Art Basel Miami is always full of surprises and this year’s edition is no exception. For the first time, The Haas Brothers‘ exquisite designs will be showcased in a solo exhibition, called Ferngully, by The Bass Museum. The exhibition will present the best of their new and recent art pieces and is organized around the concept of precarity and regenerative properties of nature, a cicle of rebirth.
Ferngully received its name from the children’s animated film of 1992 “FernGully: The Last Rainforest” and shows the visitors the doors to another world, a utopian one where nature is free from human harm. In the movie it was inspired by, Crysta, a fairy, and Zack, a lumberjack, together try to save the magical rainforest that is their home from devastation.
Seeing everything with the eyes of a child, with innocence and wonder, nostalgia and fantasy, that’s their goal. To achieve it the brother’s works of art are always playful, even with sense of humor, and sometimes irreverent. Their own creative universe is full of monsters, beasts, mythical flora and fauna.
The artworks brought to life by these LA-based designers, the twins Nikolai and Simon Haas, often make us question the borders between art and design, being functional and sculptural at the same time.
Ferngully is an immersive installation built with several different elements and materials like: beadwork, ceramics, velvet, porcelain, fur, copper and blown glass. Interlaced tree trunks crowned with copper leaves and blown glass coconuts illuminate the fantastical animal shaped sculptural and hairy seatings and the velvet cacti. Fungi seems to grow everywhere. The floor is padded to evoke the forest grounds, and everything builds up a beautiful, interesting, luxurious, but at the same time fragile natural environment.
Mathematics, science fiction and nature, sexuality, nostalgia and social equity are all ideas explored by The Hass Brothers work, specially in their hand-layered liquid clay vases. Knowing the value of always trying to learn more and improve, being it the secret for their success, the brothers love to collaborate with other artists from around the world and see them as comrades.
The exhibition welcomes the courageous visitors with its beasts born from an emblematic series in the brothers’ eight-year practicce. These beasts are collectible designs made with the finest craftsmanship using high quality materials, like black, white and rusty brown Icelandic sheepskin, curly cow fur, chocolate goat fur, gray Gotland sheep fur, carved ebony and cast bronze.

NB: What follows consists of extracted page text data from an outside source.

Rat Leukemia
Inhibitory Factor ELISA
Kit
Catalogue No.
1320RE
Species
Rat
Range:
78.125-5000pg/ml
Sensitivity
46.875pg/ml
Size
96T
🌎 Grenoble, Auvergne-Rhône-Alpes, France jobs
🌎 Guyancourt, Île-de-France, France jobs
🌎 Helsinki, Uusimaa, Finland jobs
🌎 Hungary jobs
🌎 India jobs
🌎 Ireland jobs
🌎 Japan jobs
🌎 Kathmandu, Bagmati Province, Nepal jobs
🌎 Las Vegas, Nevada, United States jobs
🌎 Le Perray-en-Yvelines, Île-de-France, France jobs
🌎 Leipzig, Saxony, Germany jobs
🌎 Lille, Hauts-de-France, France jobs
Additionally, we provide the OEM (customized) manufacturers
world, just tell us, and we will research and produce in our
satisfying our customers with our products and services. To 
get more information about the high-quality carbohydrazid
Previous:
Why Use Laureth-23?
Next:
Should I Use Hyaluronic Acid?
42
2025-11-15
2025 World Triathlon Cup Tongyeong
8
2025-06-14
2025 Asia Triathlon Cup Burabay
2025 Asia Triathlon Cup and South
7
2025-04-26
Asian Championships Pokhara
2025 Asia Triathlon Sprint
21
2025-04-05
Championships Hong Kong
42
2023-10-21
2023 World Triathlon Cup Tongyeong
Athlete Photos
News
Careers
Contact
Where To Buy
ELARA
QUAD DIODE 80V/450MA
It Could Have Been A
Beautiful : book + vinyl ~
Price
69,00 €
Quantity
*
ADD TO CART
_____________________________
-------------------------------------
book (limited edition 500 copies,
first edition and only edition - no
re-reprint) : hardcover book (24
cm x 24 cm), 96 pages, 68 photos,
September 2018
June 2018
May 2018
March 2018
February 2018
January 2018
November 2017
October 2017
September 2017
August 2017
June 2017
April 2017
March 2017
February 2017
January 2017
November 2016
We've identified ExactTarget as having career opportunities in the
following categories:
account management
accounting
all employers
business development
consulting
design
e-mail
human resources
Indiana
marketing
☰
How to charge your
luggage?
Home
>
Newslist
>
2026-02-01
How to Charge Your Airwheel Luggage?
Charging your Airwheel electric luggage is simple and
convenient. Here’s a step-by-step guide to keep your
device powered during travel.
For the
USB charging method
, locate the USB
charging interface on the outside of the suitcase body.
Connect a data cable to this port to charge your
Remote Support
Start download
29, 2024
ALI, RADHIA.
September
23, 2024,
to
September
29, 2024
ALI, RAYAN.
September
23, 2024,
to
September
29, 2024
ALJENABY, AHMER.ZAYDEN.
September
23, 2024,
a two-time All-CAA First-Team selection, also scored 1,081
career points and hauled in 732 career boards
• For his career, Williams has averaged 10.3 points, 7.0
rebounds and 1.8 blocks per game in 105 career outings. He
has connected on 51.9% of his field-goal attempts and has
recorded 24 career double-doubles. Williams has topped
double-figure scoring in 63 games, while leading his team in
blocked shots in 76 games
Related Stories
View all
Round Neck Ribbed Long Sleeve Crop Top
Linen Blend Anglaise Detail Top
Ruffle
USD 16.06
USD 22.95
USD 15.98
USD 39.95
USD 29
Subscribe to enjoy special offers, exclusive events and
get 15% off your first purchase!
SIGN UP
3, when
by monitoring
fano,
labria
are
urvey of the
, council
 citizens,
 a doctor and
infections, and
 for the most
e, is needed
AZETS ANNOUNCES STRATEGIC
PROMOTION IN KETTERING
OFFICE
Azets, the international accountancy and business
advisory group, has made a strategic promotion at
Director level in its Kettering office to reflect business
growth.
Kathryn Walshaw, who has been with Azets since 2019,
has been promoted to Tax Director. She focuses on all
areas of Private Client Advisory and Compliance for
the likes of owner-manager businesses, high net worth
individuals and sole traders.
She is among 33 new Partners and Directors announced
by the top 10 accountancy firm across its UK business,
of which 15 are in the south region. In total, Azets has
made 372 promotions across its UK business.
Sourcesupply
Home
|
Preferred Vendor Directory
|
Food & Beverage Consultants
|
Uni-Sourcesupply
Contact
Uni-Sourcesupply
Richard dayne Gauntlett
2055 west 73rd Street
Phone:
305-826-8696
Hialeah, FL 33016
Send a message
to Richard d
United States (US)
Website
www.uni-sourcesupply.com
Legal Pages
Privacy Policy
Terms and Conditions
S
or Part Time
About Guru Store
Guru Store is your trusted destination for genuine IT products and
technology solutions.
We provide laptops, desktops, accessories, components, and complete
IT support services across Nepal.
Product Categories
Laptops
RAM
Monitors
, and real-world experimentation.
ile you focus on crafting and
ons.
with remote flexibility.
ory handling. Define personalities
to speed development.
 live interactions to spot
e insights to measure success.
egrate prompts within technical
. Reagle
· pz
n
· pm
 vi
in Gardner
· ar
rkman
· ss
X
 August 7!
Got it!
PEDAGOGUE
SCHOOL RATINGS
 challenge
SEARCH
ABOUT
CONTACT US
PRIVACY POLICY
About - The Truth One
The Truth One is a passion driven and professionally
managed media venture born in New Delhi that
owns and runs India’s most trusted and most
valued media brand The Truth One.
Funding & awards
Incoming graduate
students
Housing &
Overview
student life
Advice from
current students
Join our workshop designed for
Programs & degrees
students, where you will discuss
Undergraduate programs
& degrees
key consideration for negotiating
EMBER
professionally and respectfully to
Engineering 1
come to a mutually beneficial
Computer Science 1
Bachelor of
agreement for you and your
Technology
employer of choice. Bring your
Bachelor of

These characters even have details like horns, tongues, feet and genitalia and received the most creative and surprising names (Uma Worm-an (2018), Hair Witch Project (2015) and Wee Wee Top (2017). With specific and diverse personalities, genders, sexualities, races and characteristics, they almost seem like living and breathing creatures. They also have a considerable range of sizes (micro, mini, full-sized, functional).
John Palm Goutier (2018), Pope John Palm (2018) and Palm Grier (2018) were special crafts created for this exhibition. The vessels were built layer by layer until the vase seems to have grown claw tentacles.
Are you ready to discover a whole new world in Art Basel Miami 2018?